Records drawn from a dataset
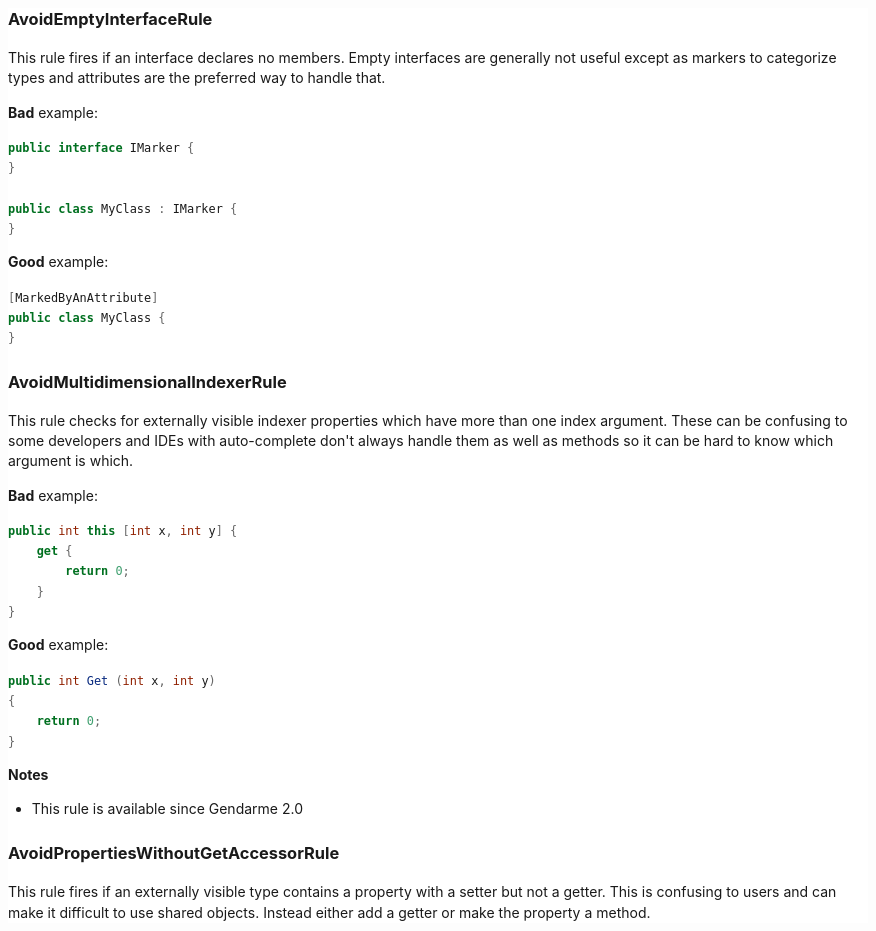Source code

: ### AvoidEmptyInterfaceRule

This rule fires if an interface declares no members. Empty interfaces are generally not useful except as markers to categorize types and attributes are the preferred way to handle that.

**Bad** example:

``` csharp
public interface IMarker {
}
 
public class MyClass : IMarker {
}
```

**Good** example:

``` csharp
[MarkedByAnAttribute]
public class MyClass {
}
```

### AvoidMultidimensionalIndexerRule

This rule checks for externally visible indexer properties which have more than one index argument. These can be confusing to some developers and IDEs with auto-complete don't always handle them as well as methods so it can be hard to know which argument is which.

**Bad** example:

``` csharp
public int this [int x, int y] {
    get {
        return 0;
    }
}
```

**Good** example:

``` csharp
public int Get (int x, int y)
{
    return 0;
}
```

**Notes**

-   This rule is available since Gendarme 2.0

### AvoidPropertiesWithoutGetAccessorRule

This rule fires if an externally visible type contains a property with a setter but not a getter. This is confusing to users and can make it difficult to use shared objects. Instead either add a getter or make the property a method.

> **The task**:
Filter the records above down to the lines that hold the string "handle".

> **Output of the exercise**:
This rule fires if an interface declares no members. Empty interfaces are generally not useful except as markers to categorize types and attributes are the preferred way to handle that.
This rule checks for externally visible indexer properties which have more than one index argument. These can be confusing to some developers and IDEs with auto-complete don't always handle them as well as methods so it can be hard to know which argument is which.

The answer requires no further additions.